> _Your task_:
Whatever the records say, set them down exactly.

[[ Records for processing, beginning ]]

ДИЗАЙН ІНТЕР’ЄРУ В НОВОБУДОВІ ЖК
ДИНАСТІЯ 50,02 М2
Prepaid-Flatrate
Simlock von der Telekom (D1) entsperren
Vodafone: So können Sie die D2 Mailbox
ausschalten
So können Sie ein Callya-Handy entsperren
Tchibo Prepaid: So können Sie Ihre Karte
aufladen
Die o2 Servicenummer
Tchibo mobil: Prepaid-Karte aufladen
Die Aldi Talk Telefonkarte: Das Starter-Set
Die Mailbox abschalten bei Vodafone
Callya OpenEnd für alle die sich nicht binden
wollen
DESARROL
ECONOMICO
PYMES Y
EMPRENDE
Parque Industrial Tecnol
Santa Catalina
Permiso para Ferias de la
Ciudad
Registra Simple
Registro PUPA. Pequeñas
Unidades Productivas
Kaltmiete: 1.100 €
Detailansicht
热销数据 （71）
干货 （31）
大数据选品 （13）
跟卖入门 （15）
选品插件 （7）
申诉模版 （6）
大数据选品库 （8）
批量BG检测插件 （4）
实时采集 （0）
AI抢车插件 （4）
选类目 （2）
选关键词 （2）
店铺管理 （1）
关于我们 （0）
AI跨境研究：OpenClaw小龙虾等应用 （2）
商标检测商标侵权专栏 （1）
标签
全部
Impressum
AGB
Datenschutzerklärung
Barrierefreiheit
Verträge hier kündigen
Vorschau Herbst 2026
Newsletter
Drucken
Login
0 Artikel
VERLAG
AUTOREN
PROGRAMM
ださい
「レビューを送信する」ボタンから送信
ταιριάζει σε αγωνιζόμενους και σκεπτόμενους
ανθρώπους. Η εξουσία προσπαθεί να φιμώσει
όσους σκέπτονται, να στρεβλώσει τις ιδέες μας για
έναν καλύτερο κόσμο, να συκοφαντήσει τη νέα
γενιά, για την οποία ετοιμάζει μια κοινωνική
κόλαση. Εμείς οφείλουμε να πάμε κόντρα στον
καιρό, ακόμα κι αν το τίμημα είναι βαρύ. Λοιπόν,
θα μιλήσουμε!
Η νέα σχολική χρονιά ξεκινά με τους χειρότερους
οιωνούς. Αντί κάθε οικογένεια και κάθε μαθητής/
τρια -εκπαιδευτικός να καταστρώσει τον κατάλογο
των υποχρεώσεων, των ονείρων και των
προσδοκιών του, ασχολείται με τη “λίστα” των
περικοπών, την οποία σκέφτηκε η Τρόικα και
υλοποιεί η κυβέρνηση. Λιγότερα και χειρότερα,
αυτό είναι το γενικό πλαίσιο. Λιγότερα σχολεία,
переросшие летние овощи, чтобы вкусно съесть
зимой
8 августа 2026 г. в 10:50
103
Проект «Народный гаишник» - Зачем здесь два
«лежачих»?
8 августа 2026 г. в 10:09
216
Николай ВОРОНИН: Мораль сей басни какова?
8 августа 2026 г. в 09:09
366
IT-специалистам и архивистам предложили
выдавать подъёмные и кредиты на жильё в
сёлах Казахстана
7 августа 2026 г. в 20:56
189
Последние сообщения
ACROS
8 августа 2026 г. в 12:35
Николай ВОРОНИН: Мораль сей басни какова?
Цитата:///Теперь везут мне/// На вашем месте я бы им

[[ Records for processing, end ]]

> _Task answer_:
ДИЗАЙН ІНТЕР’ЄРУ В НОВОБУДОВІ ЖК
ДИНАСТІЯ 50,02 М2
Prepaid-Flatrate
Simlock von der Telekom (D1) entsperren
Vodafone: So können Sie die D2 Mailbox
ausschalten
So können Sie ein Callya-Handy entsperren
Tchibo Prepaid: So können Sie Ihre Karte
aufladen
Die o2 Servicenummer
Tchibo mobil: Prepaid-Karte aufladen
Die Aldi Talk Telefonkarte: Das Starter-Set
Die Mailbox abschalten bei Vodafone
Callya OpenEnd für alle die sich nicht binden
wollen
DESARROL
ECONOMICO
PYMES Y
EMPRENDE
Parque Industrial Tecnol
Santa Catalina
Permiso para Ferias de la
Ciudad
Registra Simple
Registro PUPA. Pequeñas
Unidades Productivas
Kaltmiete: 1.100 €
Detailansicht
热销数据 （71）
干货 （31）
大数据选品 （13）
跟卖入门 （15）
选品插件 （7）
申诉模版 （6）
大数据选品库 （8）
批量BG检测插件 （4）
实时采集 （0）
AI抢车插件 （4）
选类目 （2）
选关键词 （2）
店铺管理 （1）
关于我们 （0）
AI跨境研究：OpenClaw小龙虾等应用 （2）
商标检测商标侵权专栏 （1）
标签
全部
Impressum
AGB
Datenschutzerklärung
Barrierefreiheit
Verträge hier kündigen
Vorschau Herbst 2026
Newsletter
Drucken
Login
0 Artikel
VERLAG
AUTOREN
PROGRAMM
ださい
「レビューを送信する」ボタンから送信
ταιριάζει σε αγωνιζόμενους και σκεπτόμενους
ανθρώπους. Η εξουσία προσπαθεί να φιμώσει
όσους σκέπτονται, να στρεβλώσει τις ιδέες μας για
έναν καλύτερο κόσμο, να συκοφαντήσει τη νέα
γενιά, για την οποία ετοιμάζει μια κοινωνική
κόλαση. Εμείς οφείλουμε να πάμε κόντρα στον
καιρό, ακόμα κι αν το τίμημα είναι βαρύ. Λοιπόν,
θα μιλήσουμε!
Η νέα σχολική χρονιά ξεκινά με τους χειρότερους
οιωνούς. Αντί κάθε οικογένεια και κάθε μαθητής/
τρια -εκπαιδευτικός να καταστρώσει τον κατάλογο
των υποχρεώσεων, των ονείρων και των
προσδοκιών του, ασχολείται με τη “λίστα” των
περικοπών, την οποία σκέφτηκε η Τρόικα και
υλοποιεί η κυβέρνηση. Λιγότερα και χειρότερα,
αυτό είναι το γενικό πλαίσιο. Λιγότερα σχολεία,
переросшие летние овощи, чтобы вкусно съесть
зимой
8 августа 2026 г. в 10:50
103
Проект «Народный гаишник» - Зачем здесь два
«лежачих»?
8 августа 2026 г. в 10:09
216
Николай ВОРОНИН: Мораль сей басни какова?
8 августа 2026 г. в 09:09
366
IT-специалистам и архивистам предложили
выдавать подъёмные и кредиты на жильё в
сёлах Казахстана
7 августа 2026 г. в 20:56
189
Последние сообщения
ACROS
8 августа 2026 г. в 12:35
Николай ВОРОНИН: Мораль сей басни какова?
Цитата:///Теперь везут мне/// На вашем месте я бы им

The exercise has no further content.